Saved entries:
################

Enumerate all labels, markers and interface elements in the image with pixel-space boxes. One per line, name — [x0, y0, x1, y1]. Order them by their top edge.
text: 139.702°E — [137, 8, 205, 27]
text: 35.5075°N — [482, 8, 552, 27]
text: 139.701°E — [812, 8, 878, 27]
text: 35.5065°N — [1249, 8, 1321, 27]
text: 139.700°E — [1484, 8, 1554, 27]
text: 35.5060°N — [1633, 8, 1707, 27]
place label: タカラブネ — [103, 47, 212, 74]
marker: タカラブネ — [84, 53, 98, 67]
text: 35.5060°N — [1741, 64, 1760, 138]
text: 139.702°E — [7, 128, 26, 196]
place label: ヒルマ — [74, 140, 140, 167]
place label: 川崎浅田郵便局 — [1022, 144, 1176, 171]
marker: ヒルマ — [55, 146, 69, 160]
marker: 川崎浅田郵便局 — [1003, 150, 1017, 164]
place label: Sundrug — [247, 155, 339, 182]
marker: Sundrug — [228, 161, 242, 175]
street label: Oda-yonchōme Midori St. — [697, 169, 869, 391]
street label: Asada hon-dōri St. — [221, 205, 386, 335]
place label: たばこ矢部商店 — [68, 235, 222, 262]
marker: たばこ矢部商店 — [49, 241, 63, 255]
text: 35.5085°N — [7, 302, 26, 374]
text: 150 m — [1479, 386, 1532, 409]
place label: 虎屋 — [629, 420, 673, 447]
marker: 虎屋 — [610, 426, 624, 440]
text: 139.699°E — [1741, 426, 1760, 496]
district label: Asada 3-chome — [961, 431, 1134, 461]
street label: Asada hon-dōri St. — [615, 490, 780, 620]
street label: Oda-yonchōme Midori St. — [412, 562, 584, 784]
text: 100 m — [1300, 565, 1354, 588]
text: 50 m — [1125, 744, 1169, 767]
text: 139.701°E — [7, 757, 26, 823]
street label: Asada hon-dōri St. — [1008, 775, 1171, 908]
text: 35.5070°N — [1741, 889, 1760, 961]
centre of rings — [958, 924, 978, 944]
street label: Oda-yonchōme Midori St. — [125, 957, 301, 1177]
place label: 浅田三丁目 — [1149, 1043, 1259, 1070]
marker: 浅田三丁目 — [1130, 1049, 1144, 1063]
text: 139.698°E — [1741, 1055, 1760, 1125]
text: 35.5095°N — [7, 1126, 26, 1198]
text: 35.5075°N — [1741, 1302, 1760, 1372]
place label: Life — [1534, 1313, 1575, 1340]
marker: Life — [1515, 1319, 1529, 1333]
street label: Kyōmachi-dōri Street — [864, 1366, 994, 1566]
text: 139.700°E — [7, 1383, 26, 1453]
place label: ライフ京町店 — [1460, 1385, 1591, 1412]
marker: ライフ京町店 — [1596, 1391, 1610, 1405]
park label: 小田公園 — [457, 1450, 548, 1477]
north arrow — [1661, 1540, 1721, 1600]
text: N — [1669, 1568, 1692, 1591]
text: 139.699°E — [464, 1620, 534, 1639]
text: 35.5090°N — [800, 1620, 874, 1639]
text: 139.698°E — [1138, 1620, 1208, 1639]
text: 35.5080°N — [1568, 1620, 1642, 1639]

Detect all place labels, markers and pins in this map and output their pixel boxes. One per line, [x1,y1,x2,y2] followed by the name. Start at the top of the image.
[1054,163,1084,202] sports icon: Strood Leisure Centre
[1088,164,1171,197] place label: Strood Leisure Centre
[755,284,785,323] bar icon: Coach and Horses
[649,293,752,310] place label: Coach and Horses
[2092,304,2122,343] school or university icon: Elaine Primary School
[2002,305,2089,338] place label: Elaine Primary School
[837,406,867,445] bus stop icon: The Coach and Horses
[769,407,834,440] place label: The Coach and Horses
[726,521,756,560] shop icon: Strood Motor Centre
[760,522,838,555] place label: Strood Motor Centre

################

__WORK INSTRUCTIONS__
The entries shown above should be duplicated exactly.

__FINISHED EXERCISE__
Enumerate all labels, markers and interface elements in the image with pixel-space boxes. One per line, name — [x0, y0, x1, y1]. Order them by their top edge.
text: 139.702°E — [137, 8, 205, 27]
text: 35.5075°N — [482, 8, 552, 27]
text: 139.701°E — [812, 8, 878, 27]
text: 35.5065°N — [1249, 8, 1321, 27]
text: 139.700°E — [1484, 8, 1554, 27]
text: 35.5060°N — [1633, 8, 1707, 27]
place label: タカラブネ — [103, 47, 212, 74]
marker: タカラブネ — [84, 53, 98, 67]
text: 35.5060°N — [1741, 64, 1760, 138]
text: 139.702°E — [7, 128, 26, 196]
place label: ヒルマ — [74, 140, 140, 167]
place label: 川崎浅田郵便局 — [1022, 144, 1176, 171]
marker: ヒルマ — [55, 146, 69, 160]
marker: 川崎浅田郵便局 — [1003, 150, 1017, 164]
place label: Sundrug — [247, 155, 339, 182]
marker: Sundrug — [228, 161, 242, 175]
street label: Oda-yonchōme Midori St. — [697, 169, 869, 391]
street label: Asada hon-dōri St. — [221, 205, 386, 335]
place label: たばこ矢部商店 — [68, 235, 222, 262]
marker: たばこ矢部商店 — [49, 241, 63, 255]
text: 35.5085°N — [7, 302, 26, 374]
text: 150 m — [1479, 386, 1532, 409]
place label: 虎屋 — [629, 420, 673, 447]
marker: 虎屋 — [610, 426, 624, 440]
text: 139.699°E — [1741, 426, 1760, 496]
district label: Asada 3-chome — [961, 431, 1134, 461]
street label: Asada hon-dōri St. — [615, 490, 780, 620]
street label: Oda-yonchōme Midori St. — [412, 562, 584, 784]
text: 100 m — [1300, 565, 1354, 588]
text: 50 m — [1125, 744, 1169, 767]
text: 139.701°E — [7, 757, 26, 823]
street label: Asada hon-dōri St. — [1008, 775, 1171, 908]
text: 35.5070°N — [1741, 889, 1760, 961]
centre of rings — [958, 924, 978, 944]
street label: Oda-yonchōme Midori St. — [125, 957, 301, 1177]
place label: 浅田三丁目 — [1149, 1043, 1259, 1070]
marker: 浅田三丁目 — [1130, 1049, 1144, 1063]
text: 139.698°E — [1741, 1055, 1760, 1125]
text: 35.5095°N — [7, 1126, 26, 1198]
text: 35.5075°N — [1741, 1302, 1760, 1372]
place label: Life — [1534, 1313, 1575, 1340]
marker: Life — [1515, 1319, 1529, 1333]
street label: Kyōmachi-dōri Street — [864, 1366, 994, 1566]
text: 139.700°E — [7, 1383, 26, 1453]
place label: ライフ京町店 — [1460, 1385, 1591, 1412]
marker: ライフ京町店 — [1596, 1391, 1610, 1405]
park label: 小田公園 — [457, 1450, 548, 1477]
north arrow — [1661, 1540, 1721, 1600]
text: N — [1669, 1568, 1692, 1591]
text: 139.699°E — [464, 1620, 534, 1639]
text: 35.5090°N — [800, 1620, 874, 1639]
text: 139.698°E — [1138, 1620, 1208, 1639]
text: 35.5080°N — [1568, 1620, 1642, 1639]

Detect all place labels, markers and pins in this map and output their pixel boxes. One per line, [x1,y1,x2,y2] followed by the name. Start at the top of the image.
[1054,163,1084,202] sports icon: Strood Leisure Centre
[1088,164,1171,197] place label: Strood Leisure Centre
[755,284,785,323] bar icon: Coach and Horses
[649,293,752,310] place label: Coach and Horses
[2092,304,2122,343] school or university icon: Elaine Primary School
[2002,305,2089,338] place label: Elaine Primary School
[837,406,867,445] bus stop icon: The Coach and Horses
[769,407,834,440] place label: The Coach and Horses
[726,521,756,560] shop icon: Strood Motor Centre
[760,522,838,555] place label: Strood Motor Centre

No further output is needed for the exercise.